David Roome, development underwriter at NMU Glasgow, officiates as football assistant referee
How did your interest in being a football referee start?
After 25 years of playing football and on the slide from peak power, the switch gave me the platform to remain involved in the beautiful game for hopefully another 20 or so years at a good level and retaining a level of continued fitness.
How did you build up your skills?
I enrolled in a 12-week course for learning and application of the laws of the game and once certified, the refereeing pathway started from low-level junior games and building up game experience, pushing forward to higher level football.
What is the experience like?
You regularly feel the full spectrum of emotion and over the course of a season, anything can happen.
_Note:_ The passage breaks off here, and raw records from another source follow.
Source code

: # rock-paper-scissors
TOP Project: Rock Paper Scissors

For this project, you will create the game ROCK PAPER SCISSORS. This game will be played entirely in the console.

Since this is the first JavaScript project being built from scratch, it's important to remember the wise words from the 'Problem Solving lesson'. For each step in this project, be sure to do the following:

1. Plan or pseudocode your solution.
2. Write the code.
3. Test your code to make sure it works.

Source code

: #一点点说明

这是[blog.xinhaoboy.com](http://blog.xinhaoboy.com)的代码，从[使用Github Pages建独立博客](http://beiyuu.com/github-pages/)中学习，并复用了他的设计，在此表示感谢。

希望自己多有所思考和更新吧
At the top end, it’s a very pressurised arena with intense media scrutiny. When a big game goes well, you have that high. But if an error is made, you feel the depths of despair. There is no better feeling though than standing in the centre circle with a packed-out stadium at the start of a game.
What has been the highlight so far?
Officiating at the Scottish Cup Final at the national stadium: Celtic vs Motherwell at Hampden Park in May 2018. For domestic football, there is no bigger game.
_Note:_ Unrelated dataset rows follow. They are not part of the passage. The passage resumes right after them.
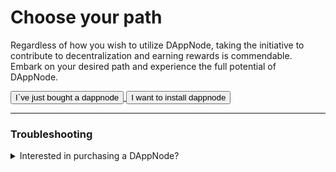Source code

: # Choose your path

Regardless of how you wish to utilize DAppNode, taking the initiative to contribute to decentralization and earning rewards is commendable. Embark on your desired path and experience the full potential of DAppNode.

<div className="button-container">
<a href="/docs/user/getting-started/connect-dappnode-to-the-router">
    <button class="beautiful-big-button">I`ve just bought a dappnode</button>
</a>
<a href="/docs/user/install/dappnode-core">
    <button class="beautiful-big-button">I want to install dappnode</button>
</a>
</div>

<hr />

### Troubleshooting

<details>
  <summary>Interested in purchasing a DAppNode? </summary>
Explore our <a href="https://dappnode.io">official store</a>.
</details>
How has refereeing changed you?
Dealing with the change of being on a football pitch as a player in the heat of battle, full of adrenalin, to now having to be the calming influence, trains the mind to be able to cope with pressure in a much more programmed and manageable way.
Any crossover between this activity and your insurance day job?
There is a crossover in terms of managing relationships and teamwork. In my development underwriter role, I’m on the road a lot throughout our broker network. Nine times out of 10 in a meeting, the topic of football arises. Also, as you get appointed to games at short notice, my brokers are very understanding if I suddenly need to rearrange meetings when I get called up. Fortunately, NMU encourages sporting activity and exercise, allowing me the flexibility for time away from the office to officiate matches.
What’s your next challenge?
Having being promoted to FIFA development in June, the challenge is to pass through the development process to be appointed to Champions and Europa League games on the world stage in the future.